43Profits attributable to permanent establishments for purposes of section 42(2)

(1)This section applies in determining for the purposes of section 42(2) the amount of the profits of a UK resident company on which corporation tax is or would be chargeable that is attributable to a permanent establishment of the company in a territory outside the United Kingdom.

(2)The amount of the profits of the company that is attributable to the permanent establishment is the amount that the permanent establishment would have made if it were a distinct and separate enterprise which—

(a)engaged in the same or similar activities under the same or similar conditions, and

(b)dealt wholly independently with the company.

(3)In applying subsection (2) assume that—

(a)the permanent establishment has the same credit rating as the company, and

(b)(subject to subsection (5)) the permanent establishment has such equity and loan capital as it could reasonably be expected to have if the equity and loan capital of the company were allocated in accordance with subsection (4).

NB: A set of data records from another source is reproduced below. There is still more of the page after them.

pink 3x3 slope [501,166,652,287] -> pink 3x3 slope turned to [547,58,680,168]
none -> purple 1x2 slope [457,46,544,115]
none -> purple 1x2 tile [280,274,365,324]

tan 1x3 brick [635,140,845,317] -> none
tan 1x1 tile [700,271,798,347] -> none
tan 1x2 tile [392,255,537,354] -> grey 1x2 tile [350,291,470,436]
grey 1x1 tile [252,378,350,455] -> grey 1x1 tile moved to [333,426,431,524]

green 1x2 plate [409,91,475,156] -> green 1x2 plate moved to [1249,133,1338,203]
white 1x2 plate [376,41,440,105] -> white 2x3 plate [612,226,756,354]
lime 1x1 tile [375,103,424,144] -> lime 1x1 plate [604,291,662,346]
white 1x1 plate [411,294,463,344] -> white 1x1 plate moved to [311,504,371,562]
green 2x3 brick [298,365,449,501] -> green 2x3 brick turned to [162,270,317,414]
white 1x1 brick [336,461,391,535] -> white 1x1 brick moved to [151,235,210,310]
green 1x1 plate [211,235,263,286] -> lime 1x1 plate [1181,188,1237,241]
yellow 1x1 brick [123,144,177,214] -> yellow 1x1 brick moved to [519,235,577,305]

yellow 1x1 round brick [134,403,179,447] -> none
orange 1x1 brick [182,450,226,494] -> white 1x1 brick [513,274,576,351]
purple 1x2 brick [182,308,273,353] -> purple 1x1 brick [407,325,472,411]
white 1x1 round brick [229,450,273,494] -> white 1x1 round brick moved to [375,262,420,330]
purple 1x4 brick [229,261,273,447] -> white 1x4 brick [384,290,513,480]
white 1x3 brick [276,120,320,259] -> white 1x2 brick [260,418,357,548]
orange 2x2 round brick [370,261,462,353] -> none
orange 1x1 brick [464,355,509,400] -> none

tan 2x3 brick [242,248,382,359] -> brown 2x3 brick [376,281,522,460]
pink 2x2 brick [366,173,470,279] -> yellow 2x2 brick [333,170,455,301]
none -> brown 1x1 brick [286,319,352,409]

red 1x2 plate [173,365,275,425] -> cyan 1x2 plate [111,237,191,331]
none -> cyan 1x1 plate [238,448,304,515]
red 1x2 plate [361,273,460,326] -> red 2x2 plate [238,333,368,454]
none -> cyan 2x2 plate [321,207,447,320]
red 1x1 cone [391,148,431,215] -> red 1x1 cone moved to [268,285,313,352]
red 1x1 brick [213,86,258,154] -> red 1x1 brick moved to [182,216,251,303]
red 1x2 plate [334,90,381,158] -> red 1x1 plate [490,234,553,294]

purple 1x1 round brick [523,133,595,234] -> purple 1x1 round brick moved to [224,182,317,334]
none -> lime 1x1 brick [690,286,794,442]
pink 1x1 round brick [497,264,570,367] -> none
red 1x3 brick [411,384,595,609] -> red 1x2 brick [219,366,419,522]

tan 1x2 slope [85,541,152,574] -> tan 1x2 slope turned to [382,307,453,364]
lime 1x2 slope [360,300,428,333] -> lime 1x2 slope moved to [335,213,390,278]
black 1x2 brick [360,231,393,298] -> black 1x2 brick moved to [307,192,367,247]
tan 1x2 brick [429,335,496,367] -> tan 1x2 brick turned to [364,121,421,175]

(4)The allocation is one made on a just and equitable basis between the permanent establishments in territories outside the United Kingdom through which the company carries on business and the entity that the company would consist of if each such permanent establishment were an entity distinct and separate from the company.

(5)If the permanent establishment is in a full treaty territory (within the meaning of Chapter 3A of Part 2 of CTA 2009) subsection (3)(b) has effect subject to the double taxation arrangements having effect in relation to the territory.

(6)Subsections (3)(b) to (5) prevail over any allotment of equity or loan capital to the permanent establishment made by the company.

(7)If the company is an insurance company (within the meaning given by section 431(2) of ICTA), in applying subsection (2) assume that the permanent establishment has such free assets as it would have in the circumstances described in that subsection.

(8)The Commissioners for Her Majesty's Revenue and Customs may by regulations make provision as to the meaning of “free assets” in subsection (7).